What is needed: Reproduce the lines below exactly, starting at the one containing "- Some failures" and stopping at the final line.

[Stored records]
++++++++

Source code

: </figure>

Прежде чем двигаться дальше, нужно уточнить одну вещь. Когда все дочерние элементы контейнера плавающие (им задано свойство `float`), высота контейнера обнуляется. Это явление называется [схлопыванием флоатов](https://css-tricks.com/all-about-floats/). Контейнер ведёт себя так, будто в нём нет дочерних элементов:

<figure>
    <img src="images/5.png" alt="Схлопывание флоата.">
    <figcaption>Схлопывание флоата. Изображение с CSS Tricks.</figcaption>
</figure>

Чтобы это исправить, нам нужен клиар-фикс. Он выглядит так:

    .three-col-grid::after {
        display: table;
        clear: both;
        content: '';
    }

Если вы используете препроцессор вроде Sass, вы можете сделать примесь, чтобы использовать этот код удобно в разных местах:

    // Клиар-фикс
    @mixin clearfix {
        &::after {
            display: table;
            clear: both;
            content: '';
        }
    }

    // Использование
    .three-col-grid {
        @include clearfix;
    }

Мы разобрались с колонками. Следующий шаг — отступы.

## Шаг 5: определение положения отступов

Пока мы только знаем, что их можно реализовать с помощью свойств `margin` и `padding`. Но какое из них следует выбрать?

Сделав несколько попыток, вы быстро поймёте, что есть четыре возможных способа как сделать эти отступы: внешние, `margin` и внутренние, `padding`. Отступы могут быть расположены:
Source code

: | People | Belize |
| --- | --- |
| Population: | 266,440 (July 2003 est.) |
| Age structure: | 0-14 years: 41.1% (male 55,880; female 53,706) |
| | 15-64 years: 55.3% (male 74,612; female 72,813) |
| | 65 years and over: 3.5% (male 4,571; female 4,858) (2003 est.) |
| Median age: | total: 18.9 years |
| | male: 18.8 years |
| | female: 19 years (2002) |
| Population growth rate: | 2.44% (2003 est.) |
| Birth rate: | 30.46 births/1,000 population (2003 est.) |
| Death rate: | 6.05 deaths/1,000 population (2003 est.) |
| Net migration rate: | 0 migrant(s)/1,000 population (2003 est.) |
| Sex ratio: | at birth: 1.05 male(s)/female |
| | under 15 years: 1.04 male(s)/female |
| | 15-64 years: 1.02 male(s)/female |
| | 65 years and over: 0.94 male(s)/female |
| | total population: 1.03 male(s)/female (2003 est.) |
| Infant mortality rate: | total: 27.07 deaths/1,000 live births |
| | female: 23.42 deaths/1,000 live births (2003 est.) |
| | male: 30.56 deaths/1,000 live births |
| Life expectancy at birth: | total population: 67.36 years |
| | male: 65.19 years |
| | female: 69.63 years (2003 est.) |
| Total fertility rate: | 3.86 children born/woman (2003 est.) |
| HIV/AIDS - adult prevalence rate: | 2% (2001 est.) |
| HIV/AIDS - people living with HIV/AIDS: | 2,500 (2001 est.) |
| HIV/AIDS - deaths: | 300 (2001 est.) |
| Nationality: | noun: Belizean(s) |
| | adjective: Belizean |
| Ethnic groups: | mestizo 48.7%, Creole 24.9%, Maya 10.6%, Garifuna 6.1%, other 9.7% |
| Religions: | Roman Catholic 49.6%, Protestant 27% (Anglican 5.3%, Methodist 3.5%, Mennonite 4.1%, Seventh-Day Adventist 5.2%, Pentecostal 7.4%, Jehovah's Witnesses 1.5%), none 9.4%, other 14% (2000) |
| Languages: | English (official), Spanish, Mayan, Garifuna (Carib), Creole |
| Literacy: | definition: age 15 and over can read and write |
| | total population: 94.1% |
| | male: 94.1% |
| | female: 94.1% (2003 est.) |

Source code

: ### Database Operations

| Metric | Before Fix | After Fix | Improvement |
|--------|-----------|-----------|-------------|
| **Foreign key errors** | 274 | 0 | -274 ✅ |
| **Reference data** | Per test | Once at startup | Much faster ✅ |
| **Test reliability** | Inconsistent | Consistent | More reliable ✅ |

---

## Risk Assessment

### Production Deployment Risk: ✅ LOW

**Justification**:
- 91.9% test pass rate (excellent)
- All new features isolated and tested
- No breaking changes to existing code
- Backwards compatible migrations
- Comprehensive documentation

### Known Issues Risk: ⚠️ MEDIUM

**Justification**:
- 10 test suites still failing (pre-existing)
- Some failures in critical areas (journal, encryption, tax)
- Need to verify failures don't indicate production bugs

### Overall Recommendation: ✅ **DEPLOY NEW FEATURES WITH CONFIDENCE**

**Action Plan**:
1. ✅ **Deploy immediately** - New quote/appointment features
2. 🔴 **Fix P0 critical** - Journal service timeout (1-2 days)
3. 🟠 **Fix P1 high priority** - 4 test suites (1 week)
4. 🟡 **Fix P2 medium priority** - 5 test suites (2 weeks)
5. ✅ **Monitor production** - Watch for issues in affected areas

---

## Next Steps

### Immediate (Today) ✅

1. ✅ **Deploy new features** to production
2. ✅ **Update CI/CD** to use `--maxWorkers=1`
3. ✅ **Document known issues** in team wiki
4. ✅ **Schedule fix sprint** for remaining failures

++++++++

Result of the exercise:
- Some failures in critical areas (journal, encryption, tax)
- Need to verify failures don't indicate production bugs

### Overall Recommendation: ✅ **DEPLOY NEW FEATURES WITH CONFIDENCE**

**Action Plan**:
1. ✅ **Deploy immediately** - New quote/appointment features
2. 🔴 **Fix P0 critical** - Journal service timeout (1-2 days)
3. 🟠 **Fix P1 high priority** - 4 test suites (1 week)
4. 🟡 **Fix P2 medium priority** - 5 test suites (2 weeks)
5. ✅ **Monitor production** - Watch for issues in affected areas

---

## Next Steps

### Immediate (Today) ✅

1. ✅ **Deploy new features** to production
2. ✅ **Update CI/CD** to use `--maxWorkers=1`
3. ✅ **Document known issues** in team wiki
4. ✅ **Schedule fix sprint** for remaining failures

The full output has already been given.